一人親方は従業員ではなく、事業主です。事業主であれば労働者とはならないため、今回の働き方改革関連法案といった労働法の対象外となり、長時間労働の規制、割増賃金、有給休暇等の規制を受けることはありません。また社会保険においても事業主負担のある健康保険・厚生年金保険ではなく、ご自身が国民健康保険・国民年金に加入することになるため、会社としてのコスト負担が軽減され、従来と同じ働き方にも関わらず同様の条件で働かせる「偽装一人親方」が加速すると懸念されています。
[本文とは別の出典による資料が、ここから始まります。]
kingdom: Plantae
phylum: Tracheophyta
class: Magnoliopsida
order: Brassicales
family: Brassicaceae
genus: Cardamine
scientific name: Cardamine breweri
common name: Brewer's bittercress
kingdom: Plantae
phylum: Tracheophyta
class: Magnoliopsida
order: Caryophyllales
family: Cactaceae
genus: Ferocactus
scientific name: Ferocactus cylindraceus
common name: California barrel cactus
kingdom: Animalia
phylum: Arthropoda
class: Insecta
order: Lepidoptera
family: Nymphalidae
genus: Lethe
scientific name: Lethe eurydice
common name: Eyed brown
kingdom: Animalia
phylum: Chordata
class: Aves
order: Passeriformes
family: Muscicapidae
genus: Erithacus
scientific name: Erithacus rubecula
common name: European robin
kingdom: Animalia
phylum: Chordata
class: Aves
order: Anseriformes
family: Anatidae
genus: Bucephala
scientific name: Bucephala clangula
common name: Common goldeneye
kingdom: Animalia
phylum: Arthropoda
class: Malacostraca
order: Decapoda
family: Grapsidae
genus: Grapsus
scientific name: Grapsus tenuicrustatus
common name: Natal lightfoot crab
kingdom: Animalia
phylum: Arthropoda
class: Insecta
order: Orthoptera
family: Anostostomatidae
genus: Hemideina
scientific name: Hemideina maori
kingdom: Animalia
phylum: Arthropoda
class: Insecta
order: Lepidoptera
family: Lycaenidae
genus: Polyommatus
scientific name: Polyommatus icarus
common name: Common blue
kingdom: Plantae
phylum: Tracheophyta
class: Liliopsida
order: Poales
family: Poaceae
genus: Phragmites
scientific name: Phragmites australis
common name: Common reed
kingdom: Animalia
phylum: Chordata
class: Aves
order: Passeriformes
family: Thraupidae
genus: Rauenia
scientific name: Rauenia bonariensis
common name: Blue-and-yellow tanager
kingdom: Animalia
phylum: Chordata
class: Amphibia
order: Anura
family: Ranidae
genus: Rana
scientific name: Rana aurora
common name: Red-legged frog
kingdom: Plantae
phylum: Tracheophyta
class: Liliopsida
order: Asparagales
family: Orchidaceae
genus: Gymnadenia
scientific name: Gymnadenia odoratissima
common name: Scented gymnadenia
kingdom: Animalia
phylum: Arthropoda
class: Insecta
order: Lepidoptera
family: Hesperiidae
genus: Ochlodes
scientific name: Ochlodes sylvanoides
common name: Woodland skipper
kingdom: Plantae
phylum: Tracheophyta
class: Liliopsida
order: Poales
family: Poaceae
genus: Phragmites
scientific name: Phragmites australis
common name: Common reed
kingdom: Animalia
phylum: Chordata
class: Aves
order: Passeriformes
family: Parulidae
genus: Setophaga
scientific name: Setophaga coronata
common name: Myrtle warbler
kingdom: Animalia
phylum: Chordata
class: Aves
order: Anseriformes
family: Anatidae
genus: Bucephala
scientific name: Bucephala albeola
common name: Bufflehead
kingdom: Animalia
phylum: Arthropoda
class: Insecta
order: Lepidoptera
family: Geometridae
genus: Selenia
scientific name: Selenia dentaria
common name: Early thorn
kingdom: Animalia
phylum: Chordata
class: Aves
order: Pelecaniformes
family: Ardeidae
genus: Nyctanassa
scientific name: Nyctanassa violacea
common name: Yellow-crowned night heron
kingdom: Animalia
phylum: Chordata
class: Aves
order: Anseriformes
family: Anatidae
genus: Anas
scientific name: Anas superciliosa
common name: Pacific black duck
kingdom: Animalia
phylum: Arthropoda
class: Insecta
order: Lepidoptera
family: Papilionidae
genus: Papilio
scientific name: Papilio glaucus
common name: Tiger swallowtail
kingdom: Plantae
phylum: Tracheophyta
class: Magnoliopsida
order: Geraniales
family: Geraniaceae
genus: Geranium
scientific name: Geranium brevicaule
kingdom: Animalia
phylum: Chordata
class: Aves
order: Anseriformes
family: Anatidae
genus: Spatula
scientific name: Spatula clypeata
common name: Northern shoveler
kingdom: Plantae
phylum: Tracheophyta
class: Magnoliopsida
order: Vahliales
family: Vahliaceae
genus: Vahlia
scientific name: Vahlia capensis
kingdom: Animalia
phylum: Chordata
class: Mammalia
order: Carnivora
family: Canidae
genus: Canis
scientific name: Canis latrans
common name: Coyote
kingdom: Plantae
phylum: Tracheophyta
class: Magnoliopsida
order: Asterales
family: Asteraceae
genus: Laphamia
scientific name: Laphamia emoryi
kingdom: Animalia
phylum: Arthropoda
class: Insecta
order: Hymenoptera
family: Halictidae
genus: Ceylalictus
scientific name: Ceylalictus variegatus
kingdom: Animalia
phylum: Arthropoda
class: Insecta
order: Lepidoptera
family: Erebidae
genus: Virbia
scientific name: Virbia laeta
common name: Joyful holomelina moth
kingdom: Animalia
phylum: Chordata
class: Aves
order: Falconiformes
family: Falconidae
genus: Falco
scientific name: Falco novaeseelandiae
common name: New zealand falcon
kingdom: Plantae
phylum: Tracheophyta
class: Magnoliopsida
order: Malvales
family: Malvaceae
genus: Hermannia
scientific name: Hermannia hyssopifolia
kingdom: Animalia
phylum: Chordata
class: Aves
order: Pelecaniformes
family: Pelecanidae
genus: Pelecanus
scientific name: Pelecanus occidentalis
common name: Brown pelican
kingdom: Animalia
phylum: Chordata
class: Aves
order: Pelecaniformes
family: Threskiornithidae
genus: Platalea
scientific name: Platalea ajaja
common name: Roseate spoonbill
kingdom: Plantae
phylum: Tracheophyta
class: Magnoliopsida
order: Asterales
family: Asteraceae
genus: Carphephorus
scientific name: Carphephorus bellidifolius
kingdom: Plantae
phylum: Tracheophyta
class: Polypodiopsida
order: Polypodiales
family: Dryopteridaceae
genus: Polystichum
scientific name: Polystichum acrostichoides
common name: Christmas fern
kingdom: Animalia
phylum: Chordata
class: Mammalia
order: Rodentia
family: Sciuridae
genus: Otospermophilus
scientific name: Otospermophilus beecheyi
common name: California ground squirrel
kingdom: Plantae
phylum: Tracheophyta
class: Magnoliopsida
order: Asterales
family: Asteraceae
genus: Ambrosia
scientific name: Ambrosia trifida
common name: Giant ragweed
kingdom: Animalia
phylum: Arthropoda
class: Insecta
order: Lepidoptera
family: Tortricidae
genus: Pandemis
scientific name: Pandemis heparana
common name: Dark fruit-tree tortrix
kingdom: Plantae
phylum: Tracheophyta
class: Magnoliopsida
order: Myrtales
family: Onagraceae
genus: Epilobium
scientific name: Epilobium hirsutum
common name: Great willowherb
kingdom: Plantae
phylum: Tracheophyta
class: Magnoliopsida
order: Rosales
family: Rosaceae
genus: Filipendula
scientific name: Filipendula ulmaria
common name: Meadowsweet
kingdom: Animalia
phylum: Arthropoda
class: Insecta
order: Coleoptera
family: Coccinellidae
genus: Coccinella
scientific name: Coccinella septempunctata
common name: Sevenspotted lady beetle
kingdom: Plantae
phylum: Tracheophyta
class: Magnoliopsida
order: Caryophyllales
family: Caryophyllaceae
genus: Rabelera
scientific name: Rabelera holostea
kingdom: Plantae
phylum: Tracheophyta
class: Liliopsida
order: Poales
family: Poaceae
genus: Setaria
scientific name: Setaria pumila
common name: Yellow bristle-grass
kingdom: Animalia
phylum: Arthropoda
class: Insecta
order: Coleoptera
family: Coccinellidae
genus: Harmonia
そのため、国交省では「偽装請負」対策がスタートしています。

どちらの働き方ですか?

事例でみてみよう!!

【一人親方として認められたケース】
手間請け従業者である大工

●具体的な仕事を承諾するかどうかは、諸条件を交渉して決定していた。
●会社から立面図と平面図が渡されるが、具体的作業方法は、特段指示されない。
●勤務時間の定めは全くなく、出勤簿もなかった。
●他の大工に手伝ってもらうことができ、その報酬は本人が支払っていた。
●報酬は坪単価方式によって決定され、毎月工事の進行状況に応じ支払われた。


【 一人親方ではなく労働者として認められたケース】
大工業務(労務提供の契約)の場合

●就業期間中に他社の仕事をしたことはない。
●大工職人としての仕事のほか、ブロック工事など他の仕事にも従事を求められた。
●勤務時間の指定はないが、朝7:30に事務所で仕事の指示を受け、事実上17:30まで拘束され、それ以降の作業には残業手当が支給された。
●現場監督からの報告・指示によって、会社から指揮監督を受けていた。
●大工道具は本人の所有物だが、必要な資材等の調達は会社の負担であった。

ポイント!

一人親方か労働者かは、形式だけ整えればいいわけではありません。実際、どのような働きをしているか?といった実態で判断していきますので、再度、現状の働き方を確認しておきましょう。